Besides the anti-medication factor and the 13th steppers which are obvious (and tolerated in the rooms), the philosophy of AA is damaging for many. The idea that addiction isn't the people's fault, that is a disease that they powerless over is seductive. People don't want to admit that their actions led to their addictions, that's the pull of 12step groups. Belief that they are powerless gives them an excuse for relapses.
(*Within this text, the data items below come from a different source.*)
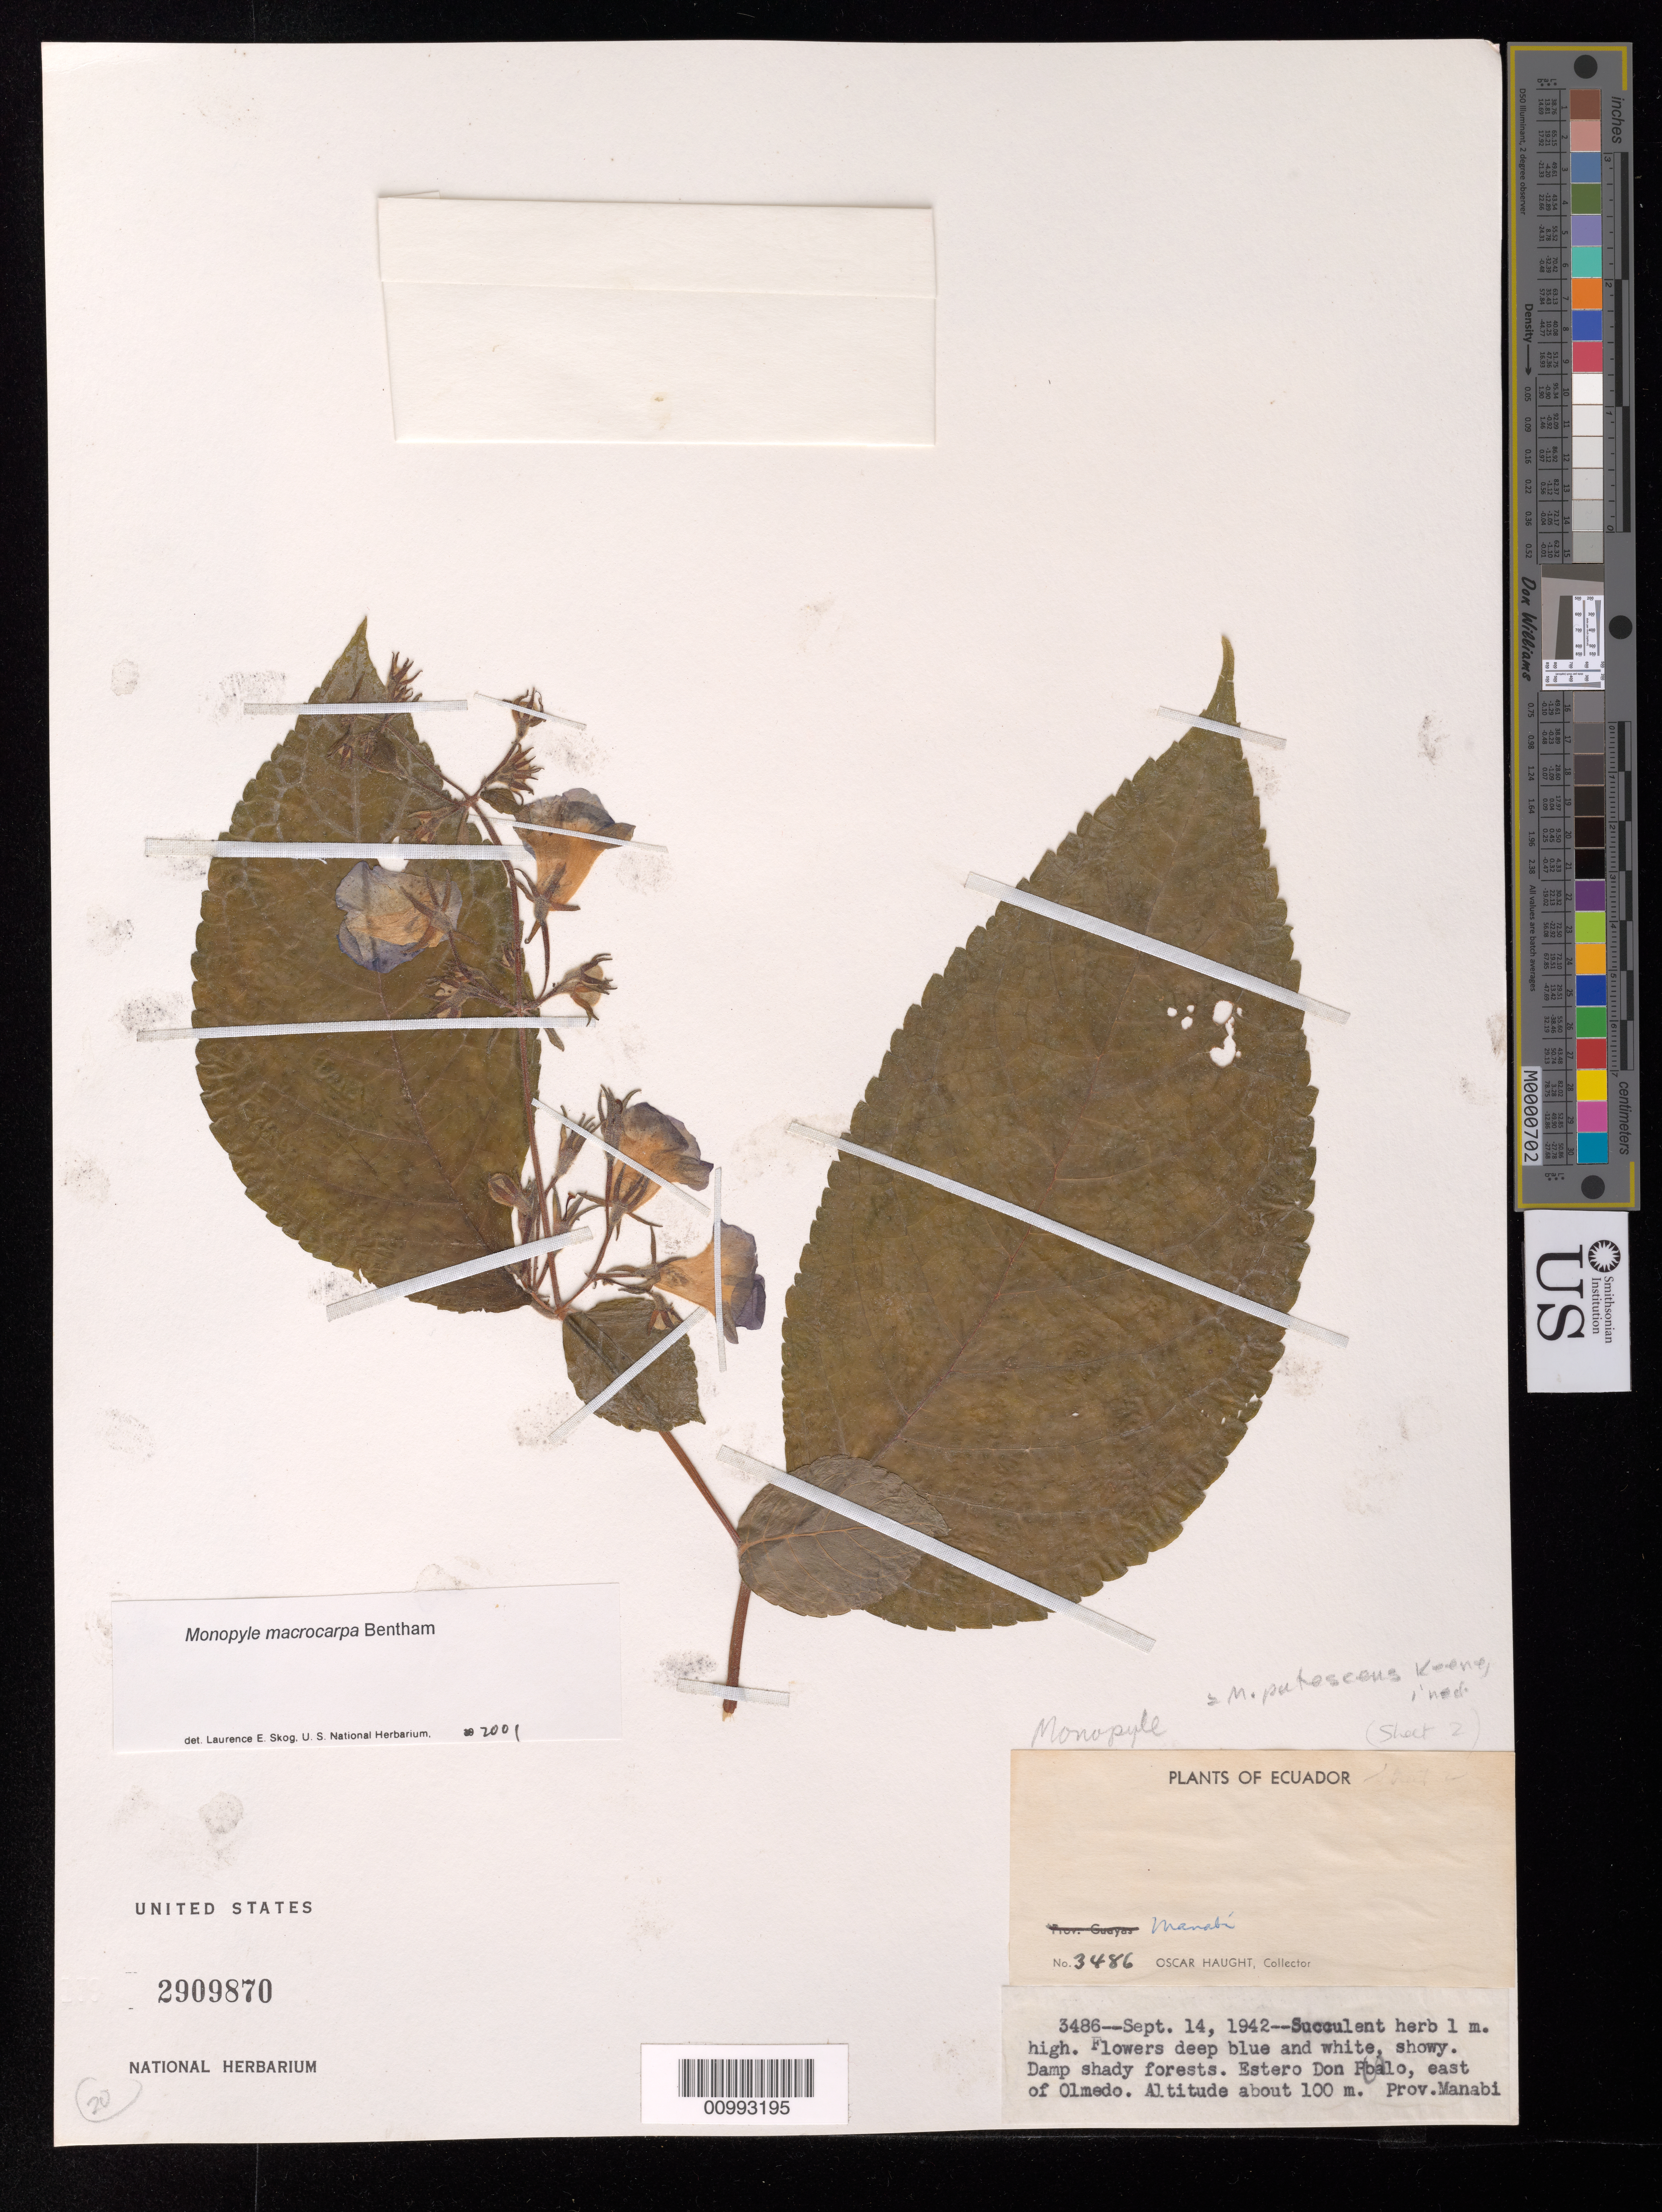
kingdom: Plantae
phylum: Tracheophyta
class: Magnoliopsida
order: Lamiales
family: Gesneriaceae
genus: Monopyle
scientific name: Monopyle macrocarpa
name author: Benth.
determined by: Skog, Laurence E.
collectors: O. L. Haught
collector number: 3486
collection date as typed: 14 Sep 1942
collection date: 1942-09-14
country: Ecuador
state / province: Manabí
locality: Estero Don Pablo, E of Olmedo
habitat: Damp shady forests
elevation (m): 100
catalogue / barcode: US 2909870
When people in AA relapse, it is practically scripted that they go out on a full class binge. The Brandsma study showed that binging occurred five times as much with people in 12step treatment as those who received no treatment and nines times more that those who had received rational behavioral therapy.

AA is fear-based program, all the talk of "jails, institutions, and death" and the horror stories of how people who leave die are scare tactics not health coping skills. People, especially those with coexisting disorders, respond better to Motivational Interviewing/Motivational Enhancement than fear.

And some, like myself, could not accept the religious nature of the program. I have had several clients with religious delusions that were all too eager to accept AA religiosity and incorporate it with their own that ended up badly.

It's for these reasons I cannot, in good conscience, suggest AA as a treatment method.